Previous studies have demonstrated the distinct advantages of thoracoscopically assisted spinal fusion compared to traditional open thoracotomy. However, these techniques are limited by a steep learning curve, prolonged operative time, and lack of three-dimensional visualization of the surgical field.
The objective of this study was to describe our initial experience with an adaptation of the extreme lateral interbody fusion (XLIF) technique allowing access to the anterior aspect of the thoracic and thoracolumbar spine with specific reference to (1) early pulmonary complications, (2) non-pulmonary complications, and (3) ability of this technique to successfully achieve spinal decompression and fusion at the operative level.

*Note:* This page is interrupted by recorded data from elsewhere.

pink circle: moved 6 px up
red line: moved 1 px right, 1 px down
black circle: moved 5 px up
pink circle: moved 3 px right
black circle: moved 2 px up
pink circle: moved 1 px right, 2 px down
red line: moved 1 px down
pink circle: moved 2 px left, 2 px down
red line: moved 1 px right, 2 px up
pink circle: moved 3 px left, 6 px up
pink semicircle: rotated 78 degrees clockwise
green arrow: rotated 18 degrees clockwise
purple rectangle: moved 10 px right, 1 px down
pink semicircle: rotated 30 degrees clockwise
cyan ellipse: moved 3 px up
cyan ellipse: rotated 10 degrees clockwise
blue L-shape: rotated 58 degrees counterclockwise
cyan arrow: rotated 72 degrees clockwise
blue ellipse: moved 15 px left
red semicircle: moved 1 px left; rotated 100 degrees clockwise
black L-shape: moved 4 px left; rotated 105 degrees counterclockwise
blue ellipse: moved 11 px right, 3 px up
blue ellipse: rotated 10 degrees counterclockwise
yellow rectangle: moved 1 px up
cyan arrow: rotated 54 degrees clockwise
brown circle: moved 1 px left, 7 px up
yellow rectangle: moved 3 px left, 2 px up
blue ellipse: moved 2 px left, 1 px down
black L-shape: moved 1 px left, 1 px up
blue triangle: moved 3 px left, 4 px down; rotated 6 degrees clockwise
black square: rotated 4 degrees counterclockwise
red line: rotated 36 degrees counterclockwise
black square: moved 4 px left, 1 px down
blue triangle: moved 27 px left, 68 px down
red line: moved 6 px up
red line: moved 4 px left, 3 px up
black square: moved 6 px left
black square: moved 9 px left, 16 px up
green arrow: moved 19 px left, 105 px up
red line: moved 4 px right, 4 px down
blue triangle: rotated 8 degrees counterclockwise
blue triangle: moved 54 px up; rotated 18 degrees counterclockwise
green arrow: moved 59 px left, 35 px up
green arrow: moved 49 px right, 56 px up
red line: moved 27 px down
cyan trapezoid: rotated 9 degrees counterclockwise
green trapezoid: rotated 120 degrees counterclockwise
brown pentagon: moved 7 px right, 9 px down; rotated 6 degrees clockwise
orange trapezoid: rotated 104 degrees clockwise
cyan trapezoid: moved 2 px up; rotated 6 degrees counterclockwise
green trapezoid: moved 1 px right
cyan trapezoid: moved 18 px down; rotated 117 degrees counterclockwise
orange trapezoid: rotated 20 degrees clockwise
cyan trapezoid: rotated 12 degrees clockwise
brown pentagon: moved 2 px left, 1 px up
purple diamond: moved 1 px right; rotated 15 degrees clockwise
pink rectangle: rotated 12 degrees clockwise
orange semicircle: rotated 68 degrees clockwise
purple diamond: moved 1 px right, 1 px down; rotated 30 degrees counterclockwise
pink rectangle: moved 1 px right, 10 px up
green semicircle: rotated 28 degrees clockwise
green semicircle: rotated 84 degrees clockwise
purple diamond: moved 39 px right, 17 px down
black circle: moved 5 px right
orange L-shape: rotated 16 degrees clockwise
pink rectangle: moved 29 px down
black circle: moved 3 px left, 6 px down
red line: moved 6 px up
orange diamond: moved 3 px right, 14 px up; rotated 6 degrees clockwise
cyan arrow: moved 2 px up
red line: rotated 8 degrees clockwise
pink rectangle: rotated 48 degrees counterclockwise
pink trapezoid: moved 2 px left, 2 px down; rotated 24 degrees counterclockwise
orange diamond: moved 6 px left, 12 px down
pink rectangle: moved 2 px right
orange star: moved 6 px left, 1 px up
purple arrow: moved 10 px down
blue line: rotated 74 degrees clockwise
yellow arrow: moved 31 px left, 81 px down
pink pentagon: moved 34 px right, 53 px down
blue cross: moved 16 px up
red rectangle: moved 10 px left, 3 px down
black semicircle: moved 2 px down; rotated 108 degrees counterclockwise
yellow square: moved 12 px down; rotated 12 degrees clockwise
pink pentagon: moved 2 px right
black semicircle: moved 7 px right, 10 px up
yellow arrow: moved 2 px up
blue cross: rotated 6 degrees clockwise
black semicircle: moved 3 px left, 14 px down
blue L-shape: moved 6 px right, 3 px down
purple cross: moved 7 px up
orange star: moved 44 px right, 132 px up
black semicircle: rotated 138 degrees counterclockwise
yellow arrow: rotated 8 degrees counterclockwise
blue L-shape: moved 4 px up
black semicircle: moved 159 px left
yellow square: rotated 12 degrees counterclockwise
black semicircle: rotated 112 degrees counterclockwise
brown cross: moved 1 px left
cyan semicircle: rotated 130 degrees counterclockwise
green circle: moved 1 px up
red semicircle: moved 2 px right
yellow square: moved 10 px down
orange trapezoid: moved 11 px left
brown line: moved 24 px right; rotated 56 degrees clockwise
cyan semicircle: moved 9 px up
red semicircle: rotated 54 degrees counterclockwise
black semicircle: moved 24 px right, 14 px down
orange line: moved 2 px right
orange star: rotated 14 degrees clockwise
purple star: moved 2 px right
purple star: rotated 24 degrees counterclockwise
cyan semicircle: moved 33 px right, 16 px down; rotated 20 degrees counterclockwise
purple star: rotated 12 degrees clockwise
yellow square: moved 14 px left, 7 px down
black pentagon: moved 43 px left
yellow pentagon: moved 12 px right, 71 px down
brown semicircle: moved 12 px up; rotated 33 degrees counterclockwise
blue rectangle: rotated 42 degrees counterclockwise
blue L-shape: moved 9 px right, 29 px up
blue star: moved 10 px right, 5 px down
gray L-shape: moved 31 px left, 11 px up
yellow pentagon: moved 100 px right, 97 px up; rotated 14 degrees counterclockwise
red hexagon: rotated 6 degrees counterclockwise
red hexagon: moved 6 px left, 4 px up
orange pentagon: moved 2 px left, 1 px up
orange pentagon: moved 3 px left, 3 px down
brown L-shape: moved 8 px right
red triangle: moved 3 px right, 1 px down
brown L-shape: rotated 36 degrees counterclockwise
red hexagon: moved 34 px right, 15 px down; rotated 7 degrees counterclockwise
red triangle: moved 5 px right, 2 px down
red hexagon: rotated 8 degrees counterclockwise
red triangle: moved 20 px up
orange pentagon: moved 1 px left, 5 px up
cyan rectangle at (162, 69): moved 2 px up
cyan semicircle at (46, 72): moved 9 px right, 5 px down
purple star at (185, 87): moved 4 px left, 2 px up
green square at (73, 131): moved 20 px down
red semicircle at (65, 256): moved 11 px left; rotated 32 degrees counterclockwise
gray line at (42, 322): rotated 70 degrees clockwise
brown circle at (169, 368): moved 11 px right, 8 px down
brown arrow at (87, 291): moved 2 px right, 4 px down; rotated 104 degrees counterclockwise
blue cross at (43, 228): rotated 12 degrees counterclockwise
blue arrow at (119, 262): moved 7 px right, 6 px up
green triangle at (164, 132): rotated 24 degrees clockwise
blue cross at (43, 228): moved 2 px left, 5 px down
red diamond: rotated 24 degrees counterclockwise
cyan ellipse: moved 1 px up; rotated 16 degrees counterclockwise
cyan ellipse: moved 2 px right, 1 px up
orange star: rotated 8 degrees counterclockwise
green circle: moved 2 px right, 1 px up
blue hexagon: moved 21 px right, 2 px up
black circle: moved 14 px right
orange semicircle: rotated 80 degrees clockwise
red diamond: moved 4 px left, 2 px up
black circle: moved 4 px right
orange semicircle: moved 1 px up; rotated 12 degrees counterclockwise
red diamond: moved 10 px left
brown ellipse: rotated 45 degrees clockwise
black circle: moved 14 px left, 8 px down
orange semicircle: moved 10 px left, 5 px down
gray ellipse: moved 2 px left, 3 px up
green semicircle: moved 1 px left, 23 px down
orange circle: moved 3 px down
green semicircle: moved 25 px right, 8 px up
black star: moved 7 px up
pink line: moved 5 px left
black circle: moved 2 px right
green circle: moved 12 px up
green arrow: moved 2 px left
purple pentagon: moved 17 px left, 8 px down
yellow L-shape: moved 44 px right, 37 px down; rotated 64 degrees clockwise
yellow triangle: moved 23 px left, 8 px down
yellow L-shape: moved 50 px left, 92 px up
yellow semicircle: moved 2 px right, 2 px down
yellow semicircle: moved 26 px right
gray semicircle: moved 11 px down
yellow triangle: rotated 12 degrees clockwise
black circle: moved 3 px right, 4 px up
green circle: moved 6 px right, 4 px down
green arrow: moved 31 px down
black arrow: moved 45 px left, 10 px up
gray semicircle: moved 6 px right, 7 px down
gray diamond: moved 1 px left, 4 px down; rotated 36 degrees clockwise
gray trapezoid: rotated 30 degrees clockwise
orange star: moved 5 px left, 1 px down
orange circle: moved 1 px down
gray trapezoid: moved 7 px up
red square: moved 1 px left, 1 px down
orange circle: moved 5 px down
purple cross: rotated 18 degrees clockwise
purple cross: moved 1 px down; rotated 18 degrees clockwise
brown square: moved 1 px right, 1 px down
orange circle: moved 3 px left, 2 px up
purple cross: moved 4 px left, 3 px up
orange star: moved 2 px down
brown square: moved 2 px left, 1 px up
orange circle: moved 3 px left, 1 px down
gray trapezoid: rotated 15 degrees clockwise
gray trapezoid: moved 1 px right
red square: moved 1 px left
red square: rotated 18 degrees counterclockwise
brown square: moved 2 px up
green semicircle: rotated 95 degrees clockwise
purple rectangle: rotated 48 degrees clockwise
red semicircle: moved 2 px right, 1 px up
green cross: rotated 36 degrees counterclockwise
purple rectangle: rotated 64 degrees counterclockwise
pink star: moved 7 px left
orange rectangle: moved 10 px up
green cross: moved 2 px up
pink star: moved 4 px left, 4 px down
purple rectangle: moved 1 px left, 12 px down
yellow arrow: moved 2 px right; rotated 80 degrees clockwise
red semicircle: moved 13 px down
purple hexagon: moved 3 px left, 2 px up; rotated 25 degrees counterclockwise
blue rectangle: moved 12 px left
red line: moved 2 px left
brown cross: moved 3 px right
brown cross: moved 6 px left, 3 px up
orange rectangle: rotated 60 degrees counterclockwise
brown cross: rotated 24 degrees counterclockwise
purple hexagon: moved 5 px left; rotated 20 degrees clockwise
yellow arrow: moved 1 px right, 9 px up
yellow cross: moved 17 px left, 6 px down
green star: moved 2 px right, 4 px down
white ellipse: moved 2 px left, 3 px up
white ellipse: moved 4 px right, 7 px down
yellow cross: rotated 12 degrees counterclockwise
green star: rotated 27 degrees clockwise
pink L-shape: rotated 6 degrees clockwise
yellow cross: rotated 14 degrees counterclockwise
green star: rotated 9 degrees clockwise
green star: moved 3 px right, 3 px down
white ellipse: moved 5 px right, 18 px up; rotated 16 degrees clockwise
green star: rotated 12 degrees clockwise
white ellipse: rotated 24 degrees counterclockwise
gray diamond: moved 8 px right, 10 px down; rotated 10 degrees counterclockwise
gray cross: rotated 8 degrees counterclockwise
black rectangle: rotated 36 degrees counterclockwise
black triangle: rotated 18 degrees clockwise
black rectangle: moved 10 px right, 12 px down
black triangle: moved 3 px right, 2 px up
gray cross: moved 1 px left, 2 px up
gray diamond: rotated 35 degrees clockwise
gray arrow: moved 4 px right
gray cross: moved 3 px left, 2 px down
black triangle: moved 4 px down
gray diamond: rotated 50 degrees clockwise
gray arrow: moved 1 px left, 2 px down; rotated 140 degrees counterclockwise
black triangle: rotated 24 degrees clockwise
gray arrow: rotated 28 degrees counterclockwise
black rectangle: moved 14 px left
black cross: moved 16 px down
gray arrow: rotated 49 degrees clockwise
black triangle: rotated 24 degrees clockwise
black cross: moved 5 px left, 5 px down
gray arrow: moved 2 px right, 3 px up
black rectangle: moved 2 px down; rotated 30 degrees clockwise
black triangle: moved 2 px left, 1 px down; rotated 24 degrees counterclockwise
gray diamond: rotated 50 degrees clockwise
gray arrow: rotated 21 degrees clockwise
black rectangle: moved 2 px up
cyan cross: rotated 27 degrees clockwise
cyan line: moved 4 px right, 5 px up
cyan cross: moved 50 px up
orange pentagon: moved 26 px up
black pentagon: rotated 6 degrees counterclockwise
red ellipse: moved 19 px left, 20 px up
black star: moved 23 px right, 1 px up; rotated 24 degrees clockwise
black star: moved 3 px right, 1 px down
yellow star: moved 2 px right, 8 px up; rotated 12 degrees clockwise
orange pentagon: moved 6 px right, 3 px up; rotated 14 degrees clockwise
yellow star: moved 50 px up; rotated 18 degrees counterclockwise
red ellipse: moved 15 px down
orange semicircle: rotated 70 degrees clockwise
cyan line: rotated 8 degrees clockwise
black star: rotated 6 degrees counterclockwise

Clinical and radiographic data were reviewed for the entire perioperative period. A total of 18 patients (72% females; mean age, 56.8 years) underwent a thoracic XLIF procedure for spinal pathologies including disc herniation, fracture, tumor, pseudoarthrosis, and proximal junctional kyphosis. A total of 32 levels were treated, with the majority located at the thoracolumbar junction. Twelve of the procedures were done as part of a combined anterior/posterior surgery.
The mean estimated blood loss was 577 ml and the mean length of stay was 12 days. At a mean follow-up of 14 months, all patients except for one (who died of widely metastatic disease) had achieved radiographic evidence of fusion. Two patients developed pulmonary effusions requiring medical intervention. Six patients had seven non-pulmonary complications: incidental durotomy (two), infection (one), instrumentation pullout (one), cardiac arrhythmia (two), and death from metastatic disease (one).
The XLIF technique can be utilized for access to the anterior column of the thoracic and thoracolumbar spine. The advantages of this minimally invasive technique include avoidance of the need for an access surgeon and for lung deflation during surgery as well as excellent visualization of the spinal pathology.